══ Supplied data ══
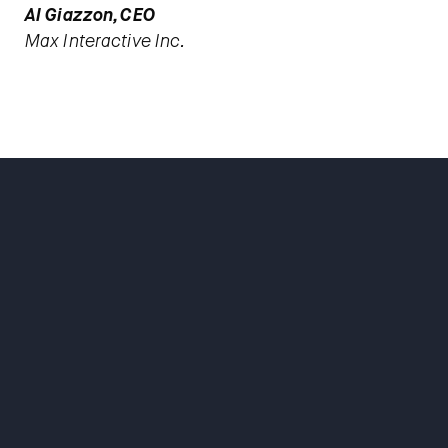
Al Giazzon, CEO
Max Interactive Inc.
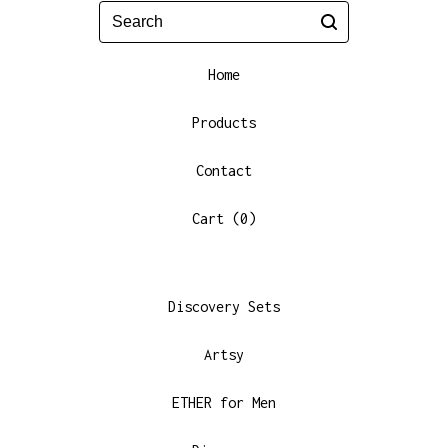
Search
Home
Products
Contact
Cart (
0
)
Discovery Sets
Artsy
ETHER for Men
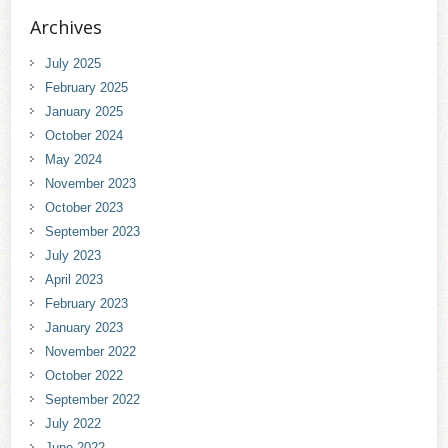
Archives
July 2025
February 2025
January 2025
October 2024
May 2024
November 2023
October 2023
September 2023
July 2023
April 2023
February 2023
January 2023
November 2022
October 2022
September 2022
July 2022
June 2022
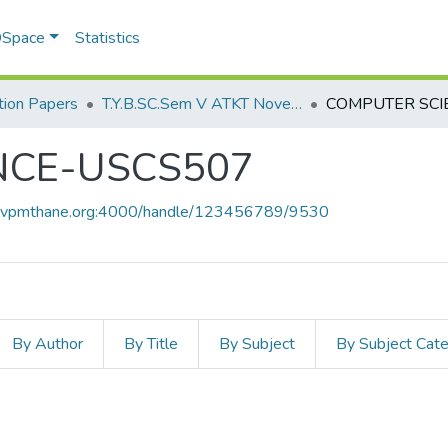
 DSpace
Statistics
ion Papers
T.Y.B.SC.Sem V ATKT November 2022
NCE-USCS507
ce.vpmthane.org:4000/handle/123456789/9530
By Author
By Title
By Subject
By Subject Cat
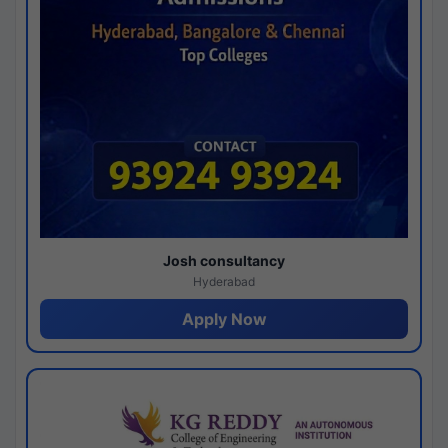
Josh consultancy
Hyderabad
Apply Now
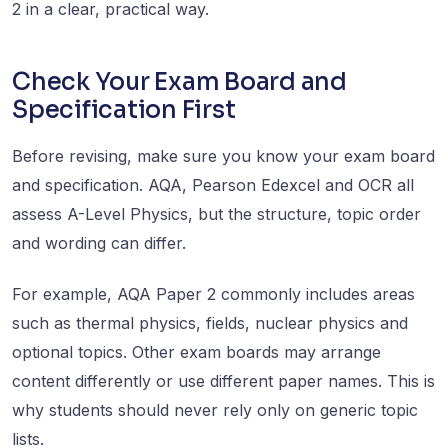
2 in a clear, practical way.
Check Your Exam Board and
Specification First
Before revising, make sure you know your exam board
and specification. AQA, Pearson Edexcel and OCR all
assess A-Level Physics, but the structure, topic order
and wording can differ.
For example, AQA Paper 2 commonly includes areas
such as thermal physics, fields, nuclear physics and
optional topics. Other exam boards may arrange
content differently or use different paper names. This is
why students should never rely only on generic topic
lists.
═══
══ Supplied data ══
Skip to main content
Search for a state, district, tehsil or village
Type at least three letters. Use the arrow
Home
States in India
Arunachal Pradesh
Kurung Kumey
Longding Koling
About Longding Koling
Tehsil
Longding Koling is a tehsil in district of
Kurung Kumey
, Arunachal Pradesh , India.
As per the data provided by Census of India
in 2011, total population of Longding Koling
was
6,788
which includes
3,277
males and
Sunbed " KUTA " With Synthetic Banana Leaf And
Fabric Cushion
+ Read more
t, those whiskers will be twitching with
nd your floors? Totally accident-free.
═══
Taking the records as a whole, report how many of their lines include the word "Longding". Nothing but the number is wanted.

* **Answer to the problem**:
4